DOUBLE HELICAL STAIRS

A client was building an exceptional shore home in Ocean City, New Jersey. Their intent was to have a shore house large enough to accommodate the entire family and appeal to others as a vacation getaway rental.

There was a prominent exterior staircase on the front of the home that allowed access to both housing units. The client wanted a special staircase, and in the process, the builder, architect, and client reviewed many stair ideas. Modern, traditional, and monumental stairs were pored over in search of that one design that expressed the client’s vision.

A few stair designs were selected and mocked up in place, but they just did not quite compliment the caliber of the architecture of the house. The stair design ultimately selected had the feel of a modern sculptural stair — curved, floating treads on a single round member, suspended from both top and bottom, with one stair directly above the other.

There were significant engineering challenges. The main structural members had to be strong enough to support the stair and the live load. Yet the structural member had to be curved very tightly to a 4 foot pan view radius. We utilized a heavier gauge pipe than normal.
The curved railings were supposed to have a modern look; all railings were supposed to be horizontal. These were designed to go through the railing post and welded with minimal weld visible. For this, we utilized a special TIG welding process.

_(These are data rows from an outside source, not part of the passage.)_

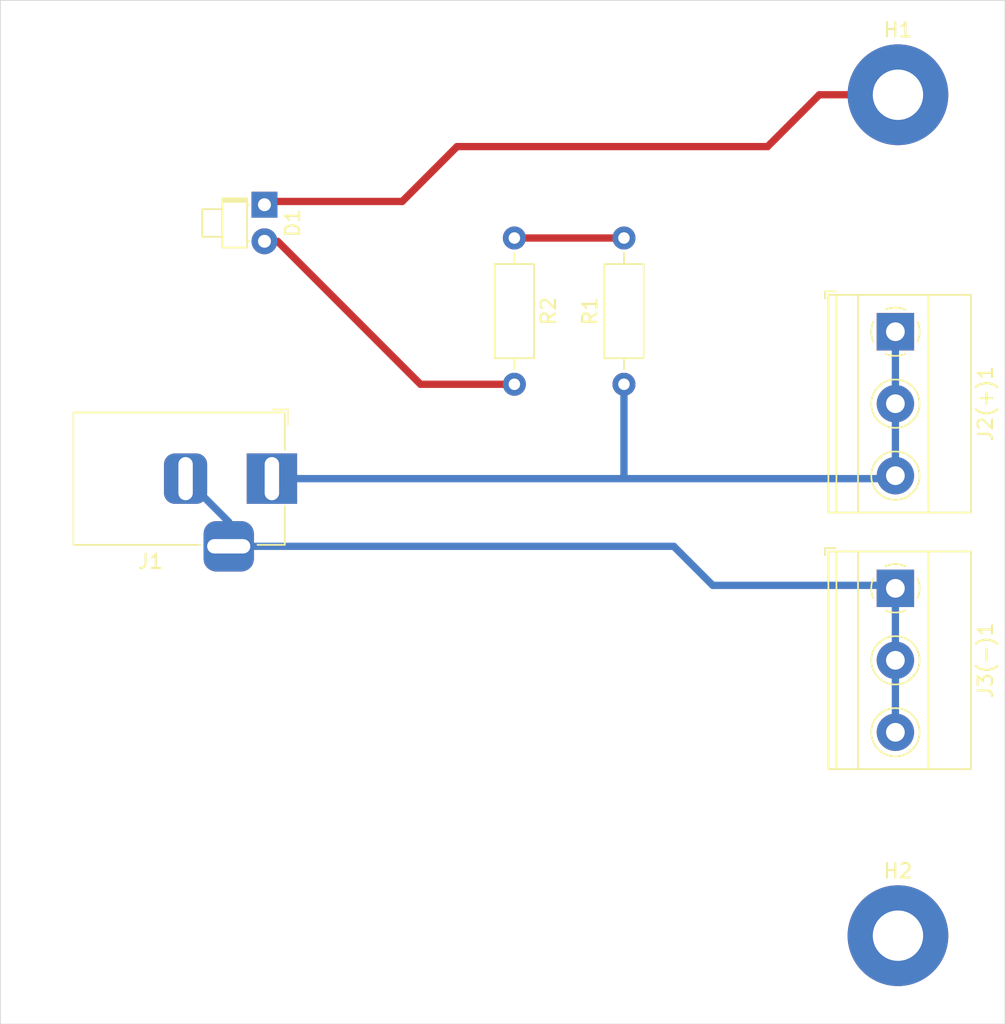
<source format=kicad_pcb>
(kicad_pcb
	(version 20240108)
	(generator "pcbnew")
	(generator_version "8.0")
	(general
		(thickness 1.6)
		(legacy_teardrops no)
	)
	(paper "A4")
	(layers
		(0 "F.Cu" signal)
		(31 "B.Cu" signal)
		(32 "B.Adhes" user "B.Adhesive")
		(33 "F.Adhes" user "F.Adhesive")
		(34 "B.Paste" user)
		(35 "F.Paste" user)
		(36 "B.SilkS" user "B.Silkscreen")
		(37 "F.SilkS" user "F.Silkscreen")
		(38 "B.Mask" user)
		(39 "F.Mask" user)
		(40 "Dwgs.User" user "User.Drawings")
		(41 "Cmts.User" user "User.Comments")
		(42 "Eco1.User" user "User.Eco1")
		(43 "Eco2.User" user "User.Eco2")
		(44 "Edge.Cuts" user)
		(45 "Margin" user)
		(46 "B.CrtYd" user "B.Courtyard")
		(47 "F.CrtYd" user "F.Courtyard")
		(48 "B.Fab" user)
		(49 "F.Fab" user)
		(50 "User.1" user)
		(51 "User.2" user)
		(52 "User.3" user)
		(53 "User.4" user)
		(54 "User.5" user)
		(55 "User.6" user)
		(56 "User.7" user)
		(57 "User.8" user)
		(58 "User.9" user)
	)
	(setup
		(pad_to_mask_clearance 0)
		(allow_soldermask_bridges_in_footprints no)
		(pcbplotparams
			(layerselection 0x00010fc_ffffffff)
			(plot_on_all_layers_selection 0x0000000_00000000)
			(disableapertmacros no)
			(usegerberextensions no)
			(usegerberattributes yes)
			(usegerberadvancedattributes yes)
			(creategerberjobfile yes)
			(dashed_line_dash_ratio 12.000000)
			(dashed_line_gap_ratio 3.000000)
			(svgprecision 4)
			(plotframeref no)
			(viasonmask no)
			(mode 1)
			(useauxorigin no)
			(hpglpennumber 1)
			(hpglpenspeed 20)
			(hpglpendiameter 15.000000)
			(pdf_front_fp_property_popups yes)
			(pdf_back_fp_property_popups yes)
			(dxfpolygonmode yes)
			(dxfimperialunits yes)
			(dxfusepcbnewfont yes)
			(psnegative no)
			(psa4output no)
			(plotreference yes)
			(plotvalue yes)
			(plotfptext yes)
			(plotinvisibletext no)
			(sketchpadsonfab no)
			(subtractmaskfromsilk no)
			(outputformat 1)
			(mirror no)
			(drillshape 1)
			(scaleselection 1)
			(outputdirectory "")
		)
	)
	(net 0 "")
	(net 1 "Net-(J3(-)1-Pin_1)")
	(net 2 "Net-(R1-Pad2)")
	(net 3 "18V")
	(net 4 "Net-(D1-A)")
	(net 5 "GND")
	(footprint "LED_THT:LED_D1.8mm_W1.8mm_H2.4mm_Horizontal_O1.27mm_Z1.6mm" (layer "F.Cu") (at 119.963 80.237 -90))
	(footprint "Connector_BarrelJack:BarrelJack_Horizontal" (layer "F.Cu") (at 120.478 99.267))
	(footprint "TerminalBlock_Phoenix:TerminalBlock_Phoenix_MKDS-1,5-3_1x03_P5.00mm_Horizontal" (layer "F.Cu") (at 163.83 106.887 -90))
	(footprint "Resistor_THT:R_Axial_DIN0207_L6.3mm_D2.5mm_P10.16mm_Horizontal" (layer "F.Cu") (at 144.958 92.71 90))
	(footprint "MountingHole:MountingHole_3.5mm_Pad" (layer "F.Cu") (at 164.008 131.017))
	(footprint "MountingHole:MountingHole_3.5mm_Pad" (layer "F.Cu") (at 164.008 72.597))
	(footprint "TerminalBlock_Phoenix:TerminalBlock_Phoenix_MKDS-1,5-3_1x03_P5.00mm_Horizontal" (layer "F.Cu") (at 163.83 89.06 -90))
	(footprint "Resistor_THT:R_Axial_DIN0207_L6.3mm_D2.5mm_P10.16mm_Horizontal" (layer "F.Cu") (at 137.338 82.55 -90))
	(gr_rect
		(start 101.6 66.04)
		(end 171.45 137.16)
		(stroke
			(width 0.05)
			(type default)
		)
		(fill none)
		(layer "Edge.Cuts")
		(uuid "738d0afa-ff6f-4567-a857-80174ef6a2f1")
	)
	(segment
		(start 114.478 99.267)
		(end 117.478 102.267)
		(width 0.508)
		(layer "B.Cu")
		(net 1)
		(uuid "235fa3ef-3b1e-44d6-bd94-64c3c919c1af")
	)
	(segment
		(start 117.478 102.267)
		(end 117.478 103.967)
		(width 0.2)
		(layer "B.Cu")
		(net 1)
		(uuid "4fd4b069-8ff7-4ba5-b1d8-bc77d6cabeb3")
	)
	(segment
		(start 163.83 111.887)
		(end 163.83 106.887)
		(width 0.508)
		(layer "B.Cu")
		(net 1)
		(uuid "6949551d-f4f8-4311-9611-455755782711")
	)
	(segment
		(start 148.417 103.967)
		(end 151.13 106.68)
		(width 0.508)
		(layer "B.Cu")
		(net 1)
		(uuid "8c610962-c76d-43c0-8d49-cb30dd66cb30")
	)
	(segment
		(start 151.13 106.68)
		(end 163.623 106.68)
		(width 0.508)
		(layer "B.Cu")
		(net 1)
		(uuid "8cd3e8a8-5de8-4348-83f8-c7b1e12880e3")
	)
	(segment
		(start 117.478 103.967)
		(end 148.417 103.967)
		(width 0.508)
		(layer "B.Cu")
		(net 1)
		(uuid "b81a7a3f-51b0-4803-8a4b-88f2ffdfef02")
	)
	(segment
		(start 163.83 111.887)
		(end 163.83 116.887)
		(width 0.508)
		(layer "B.Cu")
		(net 1)
		(uuid "ea3d9f8f-d4b4-4834-91e9-19aa09a5cf95")
	)
	(segment
		(start 163.623 106.68)
		(end 163.83 106.887)
		(width 0.2)
		(layer "B.Cu")
		(net 1)
		(uuid "ff53e862-29a7-4657-a043-8051a9cb567c")
	)
	(segment
		(start 137.338 82.55)
		(end 144.958 82.55)
		(width 0.508)
		(layer "F.Cu")
		(net 2)
		(uuid "1c31c944-5d95-471d-a829-f962d3d3ebc1")
	)
	(segment
		(start 120.478 99.267)
		(end 144.78 99.267)
		(width 0.508)
		(layer "B.Cu")
		(net 3)
		(uuid "2240a19d-def6-4557-b7d0-bf823c370c12")
	)
	(segment
		(start 163.623 99.267)
		(end 163.83 99.06)
		(width 0.2)
		(layer "B.Cu")
		(net 3)
		(uuid "32346730-a728-4b94-b7e7-b72d36ecf498")
	)
	(segment
		(start 144.958 99.089)
		(end 144.958 92.71)
		(width 0.508)
		(layer "B.Cu")
		(net 3)
		(uuid "56a61853-6881-4e24-94c3-5c9bb8f107e2")
	)
	(segment
		(start 163.83 99.06)
		(end 163.83 94.06)
		(width 0.508)
		(layer "B.Cu")
		(net 3)
		(uuid "9640a07b-978a-44b0-8ffc-22168b053c45")
	)
	(segment
		(start 144.78 99.267)
		(end 163.623 99.267)
		(width 0.508)
		(layer "B.Cu")
		(net 3)
		(uuid "9cd57930-4ec5-46bf-b08e-a6dbddbbb92c")
	)
	(segment
		(start 144.78 99.267)
		(end 144.958 99.089)
		(width 0.508)
		(layer "B.Cu")
		(net 3)
		(uuid "c4f730e0-9a1c-4ab7-ba73-e3b1f5290ac5")
	)
	(segment
		(start 163.83 94.06)
		(end 163.83 89.06)
		(width 0.508)
		(layer "B.Cu")
		(net 3)
		(uuid "e623343b-0db7-4c0d-afb4-c80017ea70e4")
	)
	(segment
		(start 130.81 92.71)
		(end 137.338 92.71)
		(width 0.508)
		(layer "F.Cu")
		(net 4)
		(uuid "52ba27bc-3f93-4d37-8252-de4e87e2273c")
	)
	(segment
		(start 119.963 82.777)
		(end 120.877 82.777)
		(width 0.2)
		(layer "F.Cu")
		(net 4)
		(uuid "65a64141-9c0b-40b8-831c-78325a9c25d7")
	)
	(segment
		(start 120.877 82.777)
		(end 130.81 92.71)
		(width 0.508)
		(layer "F.Cu")
		(net 4)
		(uuid "f015d9de-c31e-47c7-9f72-019ce86c10b3")
	)
	(segment
		(start 133.35 76.2)
		(end 129.54 80.01)
		(width 0.508)
		(layer "F.Cu")
		(net 5)
		(uuid "23a880a6-7d94-4244-b8d1-3ba1dc933773")
	)
	(segment
		(start 158.543 72.597)
		(end 154.94 76.2)
		(width 0.508)
		(layer "F.Cu")
		(net 5)
		(uuid "87548fa9-f21e-4a39-a818-8349b1fbcfb0")
	)
	(segment
		(start 154.94 76.2)
		(end 133.35 76.2)
		(width 0.508)
		(layer "F.Cu")
		(net 5)
		(uuid "ad3c4e8b-eea4-4ce2-803e-f491ed8c35d8")
	)
	(segment
		(start 129.54 80.01)
		(end 120.19 80.01)
		(width 0.508)
		(layer "F.Cu")
		(net 5)
		(uuid "b06b5a3b-f5a3-49aa-85db-3378b3e3d571")
	)
	(segment
		(start 164.008 72.597)
		(end 158.543 72.597)
		(width 0.508)
		(layer "F.Cu")
		(net 5)
		(uuid "cbd1c7da-c0bc-47c0-8f63-4a33bb4ca17a")
	)
	(segment
		(start 120.19 80.01)
		(end 119.963 80.237)
		(width 0.2)
		(layer "B.Cu")
		(net 5)
		(uuid "fbfbf8a0-aef4-4066-8913-791aa519e97a")
	)
)

</source>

Because of the proximity to the harsh elements to the New Jersey shore, corrosion was a major concern. The entire steel stair structure was hot-dip galvanized, brush-blasted and then powder-coated with a modern silver sheen. The entire stair railing structure, including posts, handrail, and horizontal rod material, was created from stainless steel and powder-coated for the same modern silver effect.

Because of the building progress while the months of stair revisions were taking place, getting the top stairs into position was a major hurdle. Not only were the stairs installed back from the front of deck, they had to fit between the floors to get into position. The stairs then had to attach to the same floors that it had to clear in order to get in position. There was an additional header restricting our clearances even further. A special carrier was developed, which simplified it somewhat. Yet it still took multiple attempts and different angles and approaches to maneuver this curved modern stair into position.

With a matching modern spiral staircase in the rear of the house, and matching horizontal terrace railing design on all floors, vacationers and beach-goers have a unique staircase to utilize and appreciate for years to come. With the correct pretreatment and finish, the stairs and railing are a beautiful asset to this New Jersey shore home.